A mob of tens of thousands of angry men surrounded a New Orleans jail, shouting angry slurs and calling for blood. By the time they were done, 11 men would be dead—shot and mutilated in an act of brutal mob violence that took place in front of a cheering crowd. It was 1891, and the crowd was about to participate in the largest lynching in U.S. history.
Nearly 5,000 lynchings—vigilante murders that included shootings, hangings and other forms of mob “justice”—were recorded in the United States between 1882 and 1968. Most of their victims were African-American men. But though the New Orleans lynch mob was driven by bigotry, its targets weren’t black people.

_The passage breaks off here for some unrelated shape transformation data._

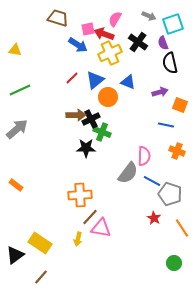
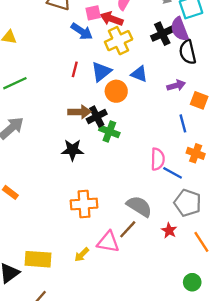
black cross: (138, 42) -> (162, 34), moved, turned 30
purple semicircle: (163, 43) -> (180, 29), size x1.5
red line: (72, 78) -> (75, 69), turned -32
blue line: (166, 125) -> (183, 123), turned 63
black star: (86, 148) -> (72, 150), moved
gray semicircle: (128, 173) -> (139, 206), moved, turned -95
blue line: (152, 181) -> (173, 173), moved
brown line: (90, 217) -> (128, 229), moved
yellow arrow: (78, 239) -> (82, 255), turned 32
yellow rectangle: (40, 243) -> (38, 259), turned -30

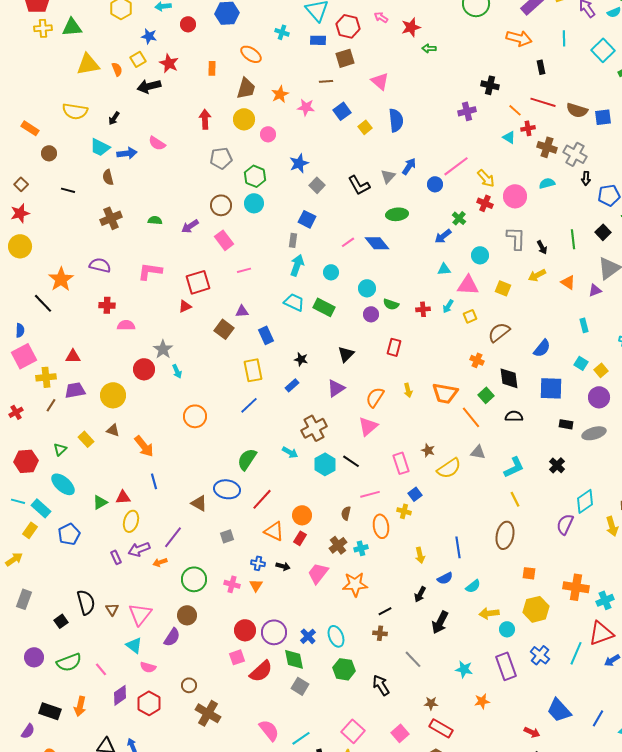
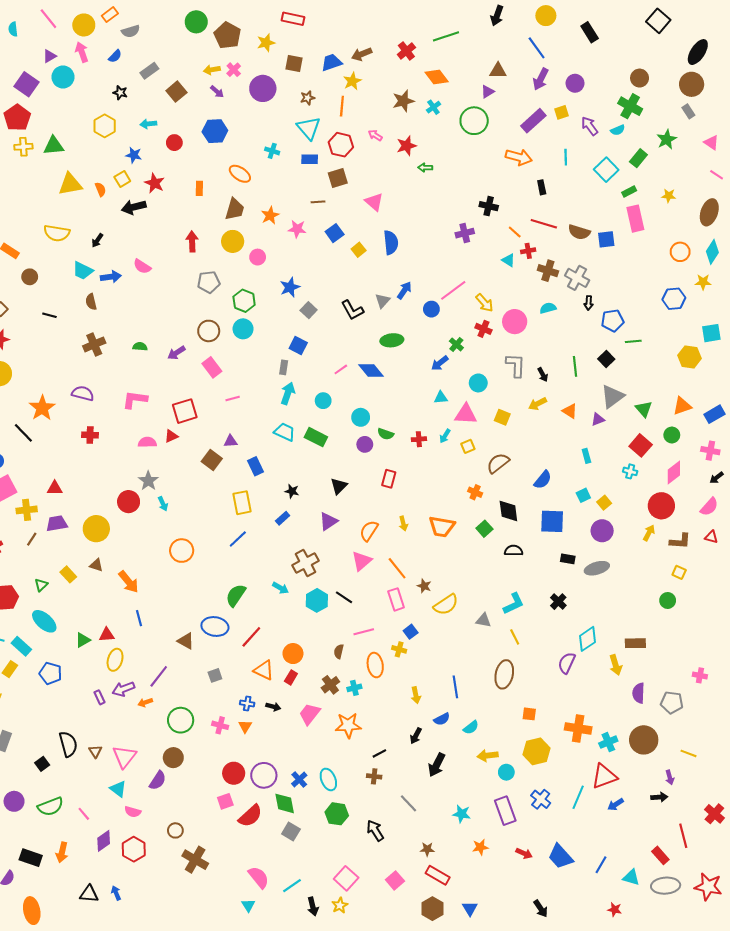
pink semicircle: (126, 325) -> (147, 442), moved
cyan square: (581, 363) -> (583, 495), turned 32
orange line: (471, 417) -> (397, 568), moved
gray triangle: (478, 452) -> (483, 620), moved
blue pentagon: (69, 534) -> (51, 673), turned -30
red arrow: (532, 732) -> (524, 853), moved

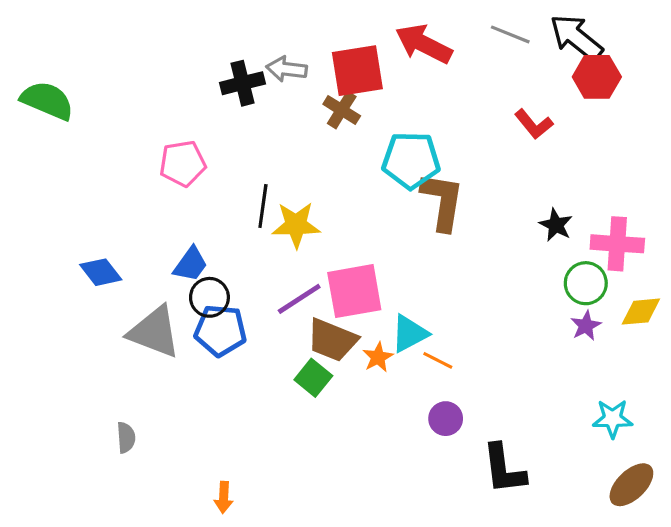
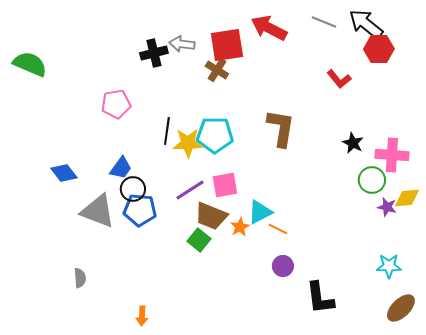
cyan pentagon: (411, 160) -> (215, 135), moved
pink square: (354, 291) -> (225, 185), size x0.7
purple star: (586, 326) -> (387, 207), moved, turned -30

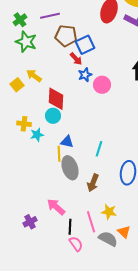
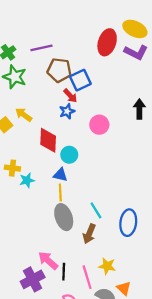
blue star: (85, 75) -> (67, 111), moved
cyan circle: (53, 116) -> (69, 155), moved
blue triangle: (67, 142) -> (60, 175), moved
cyan line: (99, 149) -> (96, 210), moved, turned -49
yellow line: (59, 154) -> (60, 193), moved
purple cross: (30, 222) -> (33, 279), moved, size x1.5
black line: (70, 227) -> (64, 272), moved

They were Italian-Americans. March 14, 1891 would go down in history as one of the darkest moments in the United States’ long history of anti-Italian discrimination.
It began with the murder of David Hennessy. A popular police chief, Hennessy was shot down by gunmen while walking home from work. As he lay dying, a witness asked him who did it. “Dagoes,” he reportedly whispered, using a slur for Italians.
That slur was used often in New Orleans, which was home to more Italian immigrants than any other Southern state at the time. Between 1884 and 1924, nearly 300,000 Italian immigrants, most of them Sicilian, moved to New Orleans, earning the French Quarter the nickname “Little Palermo.”
These immigrants were hardworking and religious, but they were not welcomed by New Orleans residents. Though Italians had been living in New Orleans since before the Louisiana Purchase, their language and customs were considered foreign and even dangerous by some.
“Sicilians were viewed by many Americans as culturally backward and racially suspect,” writes historian Manfred Berg. Because of their dark skin, they were often treated with the same contempt as black people. They were also suspected of Mafia connections, and their family networks were closely watched by the New Orleans police.
At the time of Hennessy’s murder, a feud had broken out between two Sicilian families, the Provenzanos and the Matrangas. Hennessy kept close watch over the Matrangas and earned their enmity when he helped capture and deport a crime boss the family defended. But he had other enemies, too: As chief of police, he made a series of unpopular decisions to consolidate the force, and helped collect taxes on brothels and gambling houses.
His assassination—and accusation—fanned the flames of anti-Italian sentiment in New Orleans. Police rounded up hundreds of Italians, even those who didn’t seem to be associated with the attack. Local papers fueled the fire, demanding justice and declaring nine men who were arrested on suspicion of a connection to the murder guilty before they were even tried.
When news spread that the trial had resulted in six not-guilty convictions and three mistrials, the city went wild. They assumed that the Mafia had somehow influenced jurors or fixed the trial and that justice had not been served. “Rise, people of New Orleans!” wrote the Daily States newspaper. “Alien hands of oath-bound assassins have set the blot of a martyr’s blood upon your vaunted civilization.” The message was clear: If the New Orleans justice system couldn’t punish Italians, the people of New Orleans would have to do so instead.
In response, thousands of angry residents gathered near the jail. Impassioned speakers whipped the mob into a frenzy, painting Italian immigrants as criminals who needed to be driven out of the city. Finally, the mob broke into the city’s arsenal, grabbing guns and ammunition. As they ran toward the prison, they shouted, “We want the Dagoes!”
A smaller group of armed men stormed the prison, grabbing not just the men who had been acquitted or given a mistrial, but several who had not been tried or accused in the crimes. Shots rang out—hundreds of them. Eleven men’s bodies were riddled with bullets and torn apart by the crowd.
Outside the jail, the larger mob cheered as the mutilated bodies were displayed. Some corpses were hung; what remained of others were torn apart and plundered for souvenirs.
The act of vigilante justice was decried by the Italian government, which demanded the lynch mob be punished. But many Americans, swept up on a tide of anti-immigrant sentiment, applauded the killings. An editorial in the New York Times called the victims “desperate ruffians and murderers. These sneaking and cowardly Sicilians, the descendants of bandits and assassins…are to us a pest without mitigations.”
The lynch mob—composed of some of New Orleans’ most prominent residents, including future mayors and governors—went unpunished. Though the grand jury said the crowd included some of “the first, best, and even the most law-abiding, of the citizens of this city,” it claimed that none of the killers could be identified.
The real identity of Hennessy’s murderer was never determined. However, the lynchings his death inspired had lasting repercussions for Italian-Americans. In the years after, the supposed (and unproven) Mafia conspiracy behind the acquittals was used as an excuse to discriminate against other Italian-Americans for decades afterward.
The lynchings were the most violent expression of anti-Italian feeling in America, but far from an isolated event. Bigoted sentiments surged again during World War II, when Italy entered the war on Germany’s side. Today the 1891 lynchings in New Orleans are a reminder of how quickly anti-immigrant rhetoric can turn deadly—even in a city that now proudly celebrates its Italian heritage.